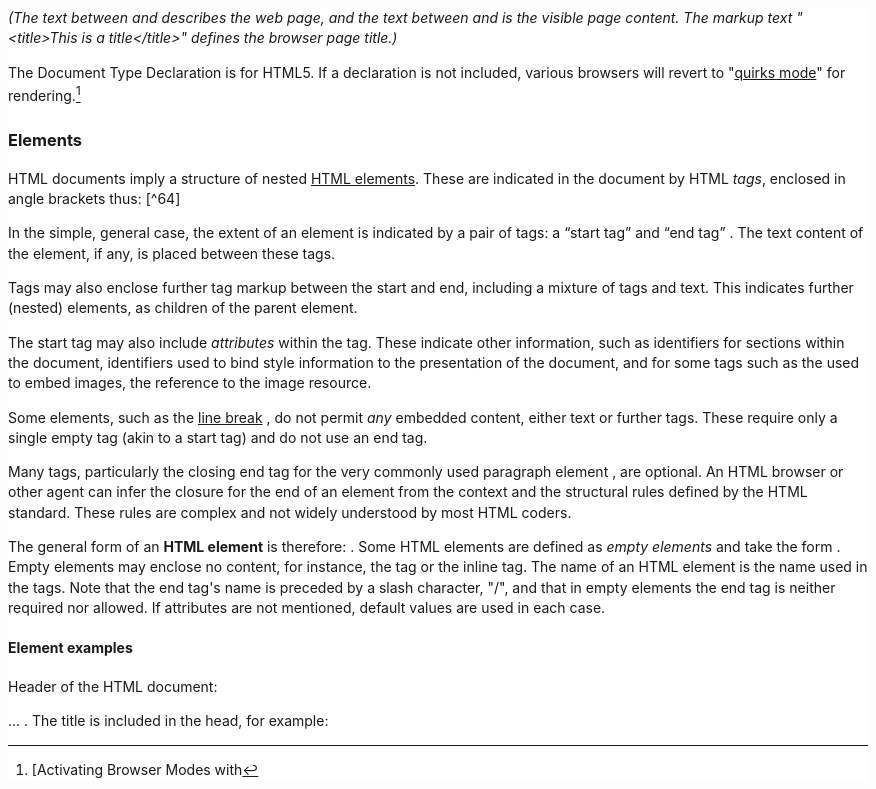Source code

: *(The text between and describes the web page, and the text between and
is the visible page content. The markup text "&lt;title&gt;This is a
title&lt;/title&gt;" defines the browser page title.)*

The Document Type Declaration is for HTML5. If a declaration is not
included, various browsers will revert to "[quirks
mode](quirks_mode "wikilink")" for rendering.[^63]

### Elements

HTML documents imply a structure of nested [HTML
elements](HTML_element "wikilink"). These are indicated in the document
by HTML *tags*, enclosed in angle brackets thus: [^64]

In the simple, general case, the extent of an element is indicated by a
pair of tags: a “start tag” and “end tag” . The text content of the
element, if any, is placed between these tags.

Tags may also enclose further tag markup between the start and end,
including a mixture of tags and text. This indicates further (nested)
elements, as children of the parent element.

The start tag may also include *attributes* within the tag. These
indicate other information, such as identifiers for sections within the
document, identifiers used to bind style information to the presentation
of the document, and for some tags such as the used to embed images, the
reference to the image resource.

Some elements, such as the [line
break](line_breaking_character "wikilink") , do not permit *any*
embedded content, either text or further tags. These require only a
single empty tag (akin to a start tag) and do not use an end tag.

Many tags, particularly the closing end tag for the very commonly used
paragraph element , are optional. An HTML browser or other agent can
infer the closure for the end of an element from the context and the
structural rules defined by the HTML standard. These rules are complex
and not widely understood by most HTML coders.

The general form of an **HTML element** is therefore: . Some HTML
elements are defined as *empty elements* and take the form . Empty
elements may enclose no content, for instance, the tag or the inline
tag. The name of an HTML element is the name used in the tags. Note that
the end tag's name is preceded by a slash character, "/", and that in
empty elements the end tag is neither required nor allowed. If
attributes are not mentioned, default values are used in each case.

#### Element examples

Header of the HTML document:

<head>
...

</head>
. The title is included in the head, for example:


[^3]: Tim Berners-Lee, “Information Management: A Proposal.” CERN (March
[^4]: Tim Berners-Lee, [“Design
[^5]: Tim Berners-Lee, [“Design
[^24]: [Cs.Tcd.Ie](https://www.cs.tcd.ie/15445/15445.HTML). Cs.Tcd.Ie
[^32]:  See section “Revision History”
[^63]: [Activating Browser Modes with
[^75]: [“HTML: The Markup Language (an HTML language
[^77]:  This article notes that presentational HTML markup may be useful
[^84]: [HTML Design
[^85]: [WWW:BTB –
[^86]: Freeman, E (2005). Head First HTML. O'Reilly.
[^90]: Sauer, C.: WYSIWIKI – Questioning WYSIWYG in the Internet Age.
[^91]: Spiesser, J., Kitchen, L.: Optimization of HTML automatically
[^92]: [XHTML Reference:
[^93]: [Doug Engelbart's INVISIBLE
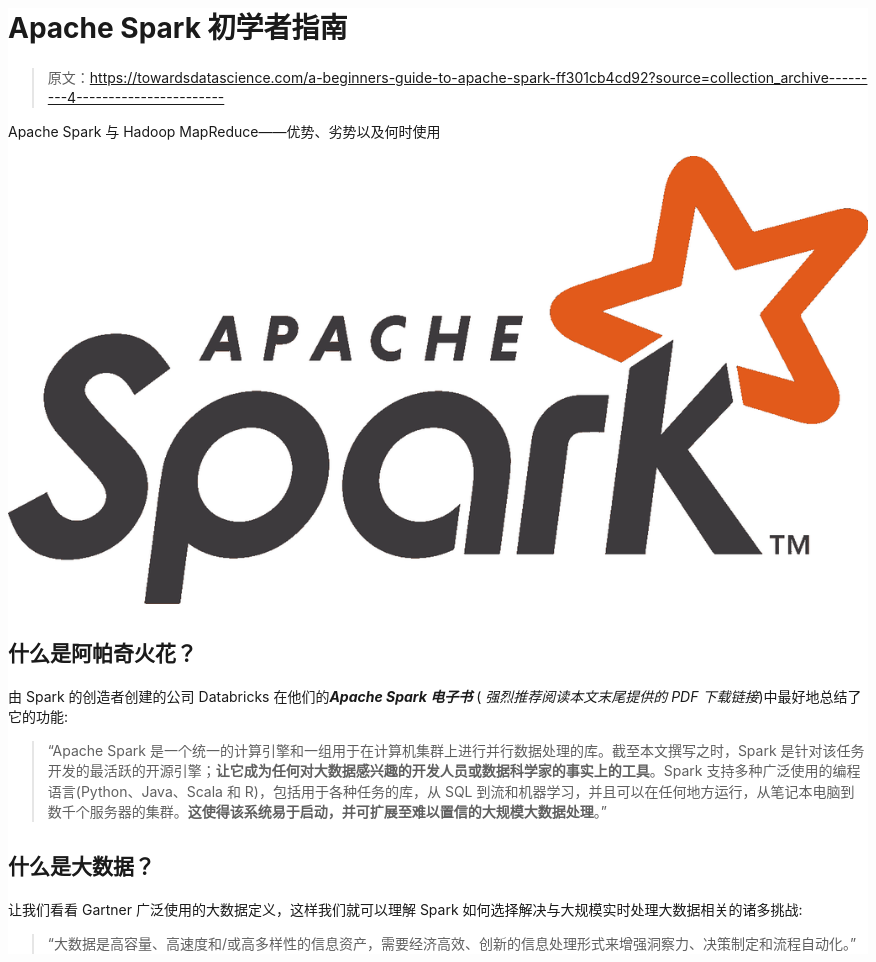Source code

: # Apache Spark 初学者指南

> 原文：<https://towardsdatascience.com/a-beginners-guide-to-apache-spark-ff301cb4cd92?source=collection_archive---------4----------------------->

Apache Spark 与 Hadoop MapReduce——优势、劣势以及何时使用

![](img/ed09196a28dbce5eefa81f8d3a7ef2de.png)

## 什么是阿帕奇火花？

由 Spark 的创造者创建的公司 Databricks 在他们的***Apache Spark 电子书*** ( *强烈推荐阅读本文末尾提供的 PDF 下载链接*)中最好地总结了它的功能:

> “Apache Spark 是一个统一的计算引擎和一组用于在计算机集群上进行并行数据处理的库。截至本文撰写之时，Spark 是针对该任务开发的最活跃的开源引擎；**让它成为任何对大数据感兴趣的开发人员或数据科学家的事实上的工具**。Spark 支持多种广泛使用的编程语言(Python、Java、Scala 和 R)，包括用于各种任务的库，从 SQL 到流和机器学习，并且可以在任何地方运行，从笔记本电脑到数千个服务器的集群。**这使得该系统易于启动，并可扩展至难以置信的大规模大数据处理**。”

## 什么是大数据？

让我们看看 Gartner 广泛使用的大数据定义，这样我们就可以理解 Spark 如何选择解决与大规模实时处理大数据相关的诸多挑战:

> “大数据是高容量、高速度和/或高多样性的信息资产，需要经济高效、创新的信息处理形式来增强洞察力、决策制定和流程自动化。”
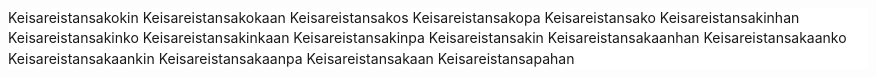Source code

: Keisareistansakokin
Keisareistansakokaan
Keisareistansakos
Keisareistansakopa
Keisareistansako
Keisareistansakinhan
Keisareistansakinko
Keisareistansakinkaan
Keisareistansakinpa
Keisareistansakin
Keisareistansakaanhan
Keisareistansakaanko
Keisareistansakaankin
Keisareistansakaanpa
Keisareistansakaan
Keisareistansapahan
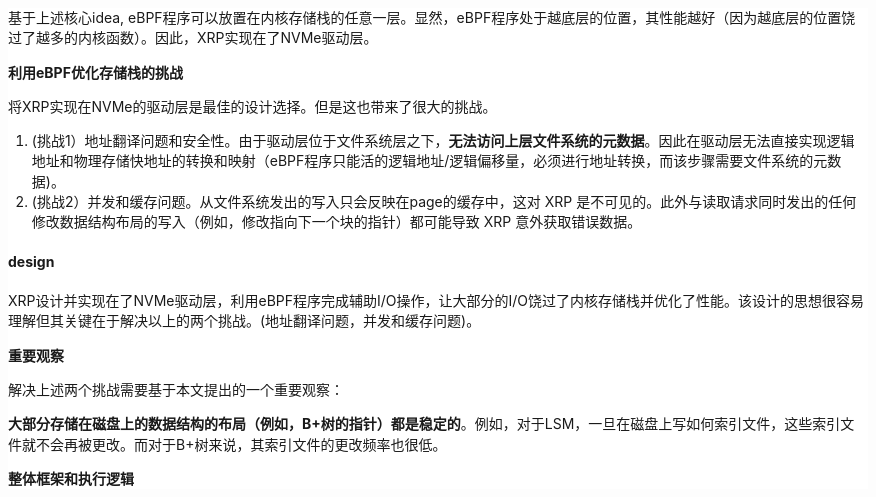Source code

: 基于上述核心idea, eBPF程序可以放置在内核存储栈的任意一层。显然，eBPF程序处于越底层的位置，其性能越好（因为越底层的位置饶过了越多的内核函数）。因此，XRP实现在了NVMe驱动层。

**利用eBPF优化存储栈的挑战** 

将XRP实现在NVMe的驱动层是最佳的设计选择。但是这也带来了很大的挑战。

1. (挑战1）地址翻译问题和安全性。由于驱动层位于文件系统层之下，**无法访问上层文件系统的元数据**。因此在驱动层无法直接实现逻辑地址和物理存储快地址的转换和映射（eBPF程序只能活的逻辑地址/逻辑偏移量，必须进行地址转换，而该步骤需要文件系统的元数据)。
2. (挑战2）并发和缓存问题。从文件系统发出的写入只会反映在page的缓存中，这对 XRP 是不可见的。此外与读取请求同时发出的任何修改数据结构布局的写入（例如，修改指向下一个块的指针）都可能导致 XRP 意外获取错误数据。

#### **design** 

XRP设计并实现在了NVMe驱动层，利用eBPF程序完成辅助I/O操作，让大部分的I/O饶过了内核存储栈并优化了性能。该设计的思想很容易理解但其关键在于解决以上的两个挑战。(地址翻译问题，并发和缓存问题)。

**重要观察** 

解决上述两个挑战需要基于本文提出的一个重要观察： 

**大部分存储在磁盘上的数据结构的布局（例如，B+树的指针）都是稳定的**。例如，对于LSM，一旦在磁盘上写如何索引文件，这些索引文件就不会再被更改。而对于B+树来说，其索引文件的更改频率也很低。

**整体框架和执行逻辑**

--------------------

WORK TASK: Reproduce the source text from every row above line for line, and leave the pictures out of your answer.

PROBLEM SOLUTION:
Source code

: *(The text between and describes the web page, and the text between and
is the visible page content. The markup text "&lt;title&gt;This is a
title&lt;/title&gt;" defines the browser page title.)*

The Document Type Declaration is for HTML5. If a declaration is not
included, various browsers will revert to "[quirks
mode](quirks_mode "wikilink")" for rendering.[^63]

### Elements

HTML documents imply a structure of nested [HTML
elements](HTML_element "wikilink"). These are indicated in the document
by HTML *tags*, enclosed in angle brackets thus: [^64]

In the simple, general case, the extent of an element is indicated by a
pair of tags: a “start tag” and “end tag” . The text content of the
element, if any, is placed between these tags.

Tags may also enclose further tag markup between the start and end,
including a mixture of tags and text. This indicates further (nested)
elements, as children of the parent element.

The start tag may also include *attributes* within the tag. These
indicate other information, such as identifiers for sections within the
document, identifiers used to bind style information to the presentation
of the document, and for some tags such as the used to embed images, the
reference to the image resource.

Some elements, such as the [line
break](line_breaking_character "wikilink") , do not permit *any*
embedded content, either text or further tags. These require only a
single empty tag (akin to a start tag) and do not use an end tag.

Many tags, particularly the closing end tag for the very commonly used
paragraph element , are optional. An HTML browser or other agent can
infer the closure for the end of an element from the context and the
structural rules defined by the HTML standard. These rules are complex
and not widely understood by most HTML coders.

The general form of an **HTML element** is therefore: . Some HTML
elements are defined as *empty elements* and take the form . Empty
elements may enclose no content, for instance, the tag or the inline
tag. The name of an HTML element is the name used in the tags. Note that
the end tag's name is preceded by a slash character, "/", and that in
empty elements the end tag is neither required nor allowed. If
attributes are not mentioned, default values are used in each case.

#### Element examples

Header of the HTML document:

<head>
...

</head>
. The title is included in the head, for example:


[^3]: Tim Berners-Lee, “Information Management: A Proposal.” CERN (March
[^4]: Tim Berners-Lee, [“Design
[^5]: Tim Berners-Lee, [“Design
[^24]: [Cs.Tcd.Ie](https://www.cs.tcd.ie/15445/15445.HTML). Cs.Tcd.Ie
[^32]:  See section “Revision History”
[^63]: [Activating Browser Modes with
[^75]: [“HTML: The Markup Language (an HTML language
[^77]:  This article notes that presentational HTML markup may be useful
[^84]: [HTML Design
[^85]: [WWW:BTB –
[^86]: Freeman, E (2005). Head First HTML. O'Reilly.
[^90]: Sauer, C.: WYSIWIKI – Questioning WYSIWYG in the Internet Age.
[^91]: Spiesser, J., Kitchen, L.: Optimization of HTML automatically
[^92]: [XHTML Reference:
[^93]: [Doug Engelbart's INVISIBLE
Source code

: # Apache Spark 初学者指南

> 原文：<https://towardsdatascience.com/a-beginners-guide-to-apache-spark-ff301cb4cd92?source=collection_archive---------4----------------------->

Apache Spark 与 Hadoop MapReduce——优势、劣势以及何时使用

![](img/ed09196a28dbce5eefa81f8d3a7ef2de.png)

## 什么是阿帕奇火花？

由 Spark 的创造者创建的公司 Databricks 在他们的***Apache Spark 电子书*** ( *强烈推荐阅读本文末尾提供的 PDF 下载链接*)中最好地总结了它的功能:

> “Apache Spark 是一个统一的计算引擎和一组用于在计算机集群上进行并行数据处理的库。截至本文撰写之时，Spark 是针对该任务开发的最活跃的开源引擎；**让它成为任何对大数据感兴趣的开发人员或数据科学家的事实上的工具**。Spark 支持多种广泛使用的编程语言(Python、Java、Scala 和 R)，包括用于各种任务的库，从 SQL 到流和机器学习，并且可以在任何地方运行，从笔记本电脑到数千个服务器的集群。**这使得该系统易于启动，并可扩展至难以置信的大规模大数据处理**。”

## 什么是大数据？

让我们看看 Gartner 广泛使用的大数据定义，这样我们就可以理解 Spark 如何选择解决与大规模实时处理大数据相关的诸多挑战:

> “大数据是高容量、高速度和/或高多样性的信息资产，需要经济高效、创新的信息处理形式来增强洞察力、决策制定和流程自动化。”
Source code

: Keisareistansakokin
Keisareistansakokaan
Keisareistansakos
Keisareistansakopa
Keisareistansako
Keisareistansakinhan
Keisareistansakinko
Keisareistansakinkaan
Keisareistansakinpa
Keisareistansakin
Keisareistansakaanhan
Keisareistansakaanko
Keisareistansakaankin
Keisareistansakaanpa
Keisareistansakaan
Keisareistansapahan
Source code

: 基于上述核心idea, eBPF程序可以放置在内核存储栈的任意一层。显然，eBPF程序处于越底层的位置，其性能越好（因为越底层的位置饶过了越多的内核函数）。因此，XRP实现在了NVMe驱动层。

**利用eBPF优化存储栈的挑战** 

将XRP实现在NVMe的驱动层是最佳的设计选择。但是这也带来了很大的挑战。

1. (挑战1）地址翻译问题和安全性。由于驱动层位于文件系统层之下，**无法访问上层文件系统的元数据**。因此在驱动层无法直接实现逻辑地址和物理存储快地址的转换和映射（eBPF程序只能活的逻辑地址/逻辑偏移量，必须进行地址转换，而该步骤需要文件系统的元数据)。
2. (挑战2）并发和缓存问题。从文件系统发出的写入只会反映在page的缓存中，这对 XRP 是不可见的。此外与读取请求同时发出的任何修改数据结构布局的写入（例如，修改指向下一个块的指针）都可能导致 XRP 意外获取错误数据。

#### **design** 

XRP设计并实现在了NVMe驱动层，利用eBPF程序完成辅助I/O操作，让大部分的I/O饶过了内核存储栈并优化了性能。该设计的思想很容易理解但其关键在于解决以上的两个挑战。(地址翻译问题，并发和缓存问题)。

**重要观察** 

解决上述两个挑战需要基于本文提出的一个重要观察： 

**大部分存储在磁盘上的数据结构的布局（例如，B+树的指针）都是稳定的**。例如，对于LSM，一旦在磁盘上写如何索引文件，这些索引文件就不会再被更改。而对于B+树来说，其索引文件的更改频率也很低。

**整体框架和执行逻辑**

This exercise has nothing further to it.